The quartet stood in a line: saxophonist/clarinetist, guitarist, double bassist, then drummer. Their music packed the Black Gate Cultural Centre's basement venue as candle flames danced shadows across its low walls. Matthew Berrill's clarinet had the melody—"Anything Goes" by Cole Porter, whose music they were celebrating for the night. He moved into the upper reaches of his instrument like a pilot taking off, experienced and cool. Aengus Hackett proved himself an ingenious accompanist as he weaved his licks through the complex guitar chords. When he moved into his solo his octave-licks were sharp, clear, like a featherweight's knuckles. Below him Dan Bodwell's bass put muscle behind his strikes and Barry Duffy's drumming pushed the music onwards. Head down, focused, subtle and strong.

Two songs later on "Love For Sale," the band moved from the safety of reproduction and delved into freer territory. Where Duffy kept a skeletal beat on the rims of his kit, leaving Bodwell to drive the music. He was a rhythmic player, more interested in movement than harmony. His basslines swung with the physicality of a dance or fight while Berrill and Hackett skated tenor sax and guitar licks atop their surface. They seemed to be darting at one another rather than weaving themselves about each other, like two snakes squaring up for a battle. It was tense, different music, that turned the familiarity of Porter's songbook into an unexplored sonic lexicon.

At their best this quartet was thrilling. Berrill in particular proved himself an inventive and original musician. He positioned his style somewhere between Charlie Parker's With Strings and Stan Getz. His solos flowed like With Strings's melodies, but there were snatches of phrasing that echoed Getz's use of concise, clear motifs. That were varied with the deftness of Hemingway's sentences and the spontaneity of Kerouac's prose.

However they sometimes fell apart. Hackett's solos did not have the same inspiration he put into his accompanying. When he was backing up Berrill he snaked from one chord to the next, tying them together with brilliant, mercurial licks. When he soloed his fingers followed well-worn tracks across the fretboard. There were flashes of fire. As on "I Love You," where he closed his solo with a chord run up the neck that shone like a seam of platinum. Before Berrill returned on the clarinet to fill the spaces that Bodwell put into his bass line.

Berrill turned to the band and said "straight in!" as he counted off "Night and Day." He stood upright with his tenor, a long stream of music flowing out of its bell. Then he did weave about the guitar's licks while Duffy kept the beat on the snare with his palms. Hackett repeated a lick, moving it up the fretboard and pulling me deeper into the music. Bodwell hopped around the bass's neck, keeping everything tied together.
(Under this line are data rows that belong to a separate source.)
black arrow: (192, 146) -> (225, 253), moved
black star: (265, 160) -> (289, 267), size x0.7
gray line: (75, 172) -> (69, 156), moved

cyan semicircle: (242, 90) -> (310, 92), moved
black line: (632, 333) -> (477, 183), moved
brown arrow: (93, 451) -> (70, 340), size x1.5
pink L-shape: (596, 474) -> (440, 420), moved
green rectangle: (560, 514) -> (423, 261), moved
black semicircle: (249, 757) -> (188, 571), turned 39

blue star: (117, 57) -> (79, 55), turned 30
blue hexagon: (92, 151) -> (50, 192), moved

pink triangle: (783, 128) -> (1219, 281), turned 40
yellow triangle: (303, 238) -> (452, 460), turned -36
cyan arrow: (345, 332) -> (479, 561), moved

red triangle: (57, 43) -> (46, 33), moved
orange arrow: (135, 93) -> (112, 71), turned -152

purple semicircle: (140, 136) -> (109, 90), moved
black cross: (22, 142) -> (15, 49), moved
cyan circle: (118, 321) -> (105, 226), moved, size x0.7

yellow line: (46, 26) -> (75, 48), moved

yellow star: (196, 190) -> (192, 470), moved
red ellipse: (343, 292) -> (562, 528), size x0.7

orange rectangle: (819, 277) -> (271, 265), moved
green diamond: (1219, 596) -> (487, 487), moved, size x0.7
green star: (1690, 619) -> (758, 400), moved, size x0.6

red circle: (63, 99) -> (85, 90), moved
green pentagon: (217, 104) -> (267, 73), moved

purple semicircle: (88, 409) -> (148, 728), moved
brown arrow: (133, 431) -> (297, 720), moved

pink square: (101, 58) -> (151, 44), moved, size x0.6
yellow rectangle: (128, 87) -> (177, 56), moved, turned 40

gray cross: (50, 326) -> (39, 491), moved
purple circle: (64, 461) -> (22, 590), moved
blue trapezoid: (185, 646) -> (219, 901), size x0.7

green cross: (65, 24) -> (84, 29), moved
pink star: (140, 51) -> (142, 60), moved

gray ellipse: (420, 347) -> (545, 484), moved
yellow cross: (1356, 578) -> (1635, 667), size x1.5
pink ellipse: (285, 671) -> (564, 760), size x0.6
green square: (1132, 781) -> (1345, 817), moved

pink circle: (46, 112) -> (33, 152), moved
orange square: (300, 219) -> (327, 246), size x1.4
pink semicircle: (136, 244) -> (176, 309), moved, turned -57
The quartet traded eights, a brilliant flash of tenor and guitar between the rounds of fiery drumming. Before they ended with chiming guitar chords and a long, low saxophone note.

The final number was "Just One of Those Things." And Berrill ended it with a run during his solo that invoked the rolling licks of rockabilly guitarists. He returned to his lyrical, phrasal playing, before the song and the night ended. And the packed room emptied out onto Galway's Eglinton Street and into the midnight rain of May.

Jazz repertory is a fine art. To make a songbook as overdone as Cole Porter's come alive requires a rare knowledge and creativity. Berrill, Hackett, Bodwell, and Duffy, managed it on the whole. They added a punch to Porter's show tunes that made up for the lack of a vocalist. Who would have provided the wry humour that is found in Porter's lyrics. Instead, there was a strength in their renditions, a physical strength provided by Bodwell and an inventiveness courtesy of Berrill, that ran electricity through the material. Making it jump like the 1920s.